顾沅跟着侍婢向主院去了,她料到顾大夫人不会满足那****所说的消息,加上听说了松陵江雅会的事,想要知道更多,自然是要把顾沅叫过去。现在的顾沅身份已经大大不同了,不再是先前那些世家夫人眼中的笑话,她能够预知祸福,也就能够给一个世家想要知道的消息,换了是一个世家也会把她视为珍宝,这也是顾沅保护自己的方法。
顾大夫人见了顾沅进来,笑得更是亲切,还没等顾沅施礼拜下去,她便摆摆手侍婢扶住顾沅:“阿沅来了,快快坐下说话,不必多礼了。”
等顾沅坐下,她又笑着吩咐人送了果饼和浆上来,这才道:“阿沅这几日不曾过来,也不曾与阿瑶阿芸去赴宴,可是有什么事?”

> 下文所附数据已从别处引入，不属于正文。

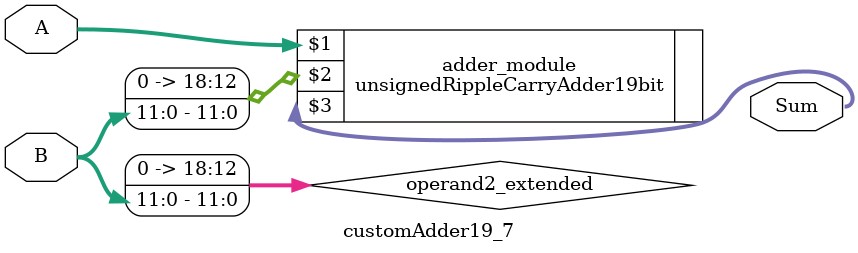
<source format=v>

module customAdder19_7(
                    input [18 : 0] A,
                    input [11 : 0] B,
                    
                    output [19 : 0] Sum
            );

    wire [18 : 0] operand2_extended;
    
    assign operand2_extended =  {7'b0, B};
    
    unsignedRippleCarryAdder19bit adder_module(
        A,
        operand2_extended,
        Sum
    );
    
endmodule
        
</source>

顾沅小口吃着果饼,放下浆这才道:“不曾有事,只是在院子里看书罢了。”
顾大夫人笑着点点头,目光却是锐利:“听阿瑶说,阿沅还是琴艺大家,琴技连陆家大郎都为之称赞,可是如此?”
“阿沅惭愧,只是寻常罢了。”顾沅平静地回答,琴艺不过是当初她在北燕皇宫取悦君王,向琴道大师所学,现在展露出来也不过是震慑众人罢了。
顾大夫人却是目光越发森冷,嘴角的笑容越发深了:“只是阿沅藏得好深,来了我府中这些年,竟然从不曾让人知道会弹奏丝桐,还有这预测之术,也是从未有人知晓,连跟在身边最为亲信的人也是不知。”
她看着顾沅慢慢说着,“现在又为何要说出来?”
顾沅低头,沉默着,顾大夫人的问话太过尖锐,她一时无法回答。
看着不肯开口的顾沅,顾大夫人冷笑一声,吩咐侍婢:“去把那些厚礼端上来。”
侍婢们捧着一盘盘精美的布料,还有一箱箱沉重的箱子,打开来里面是琳琅满目的珠宝,各色珍宝古玩,一一摆放在顾沅面前。
“看看吧,”顾大夫人冷冷望着顾沅,“这些都是张家与朱家送来的。”
她信手取过其中一串碧玉珠链,笑得很是阴冷:“张家是要替张七郎向你提亲,愿意纳你为张七郎的贵妾,来的人还特意说了,若是日后你能生下一儿半女,还能抬你为平妻。”
见顾沅不言不语,顾大夫人目光更冷:“至于朱家,是来替庶出的朱九郎求亲的,要以正妻之位娶你进府,你可愿意?”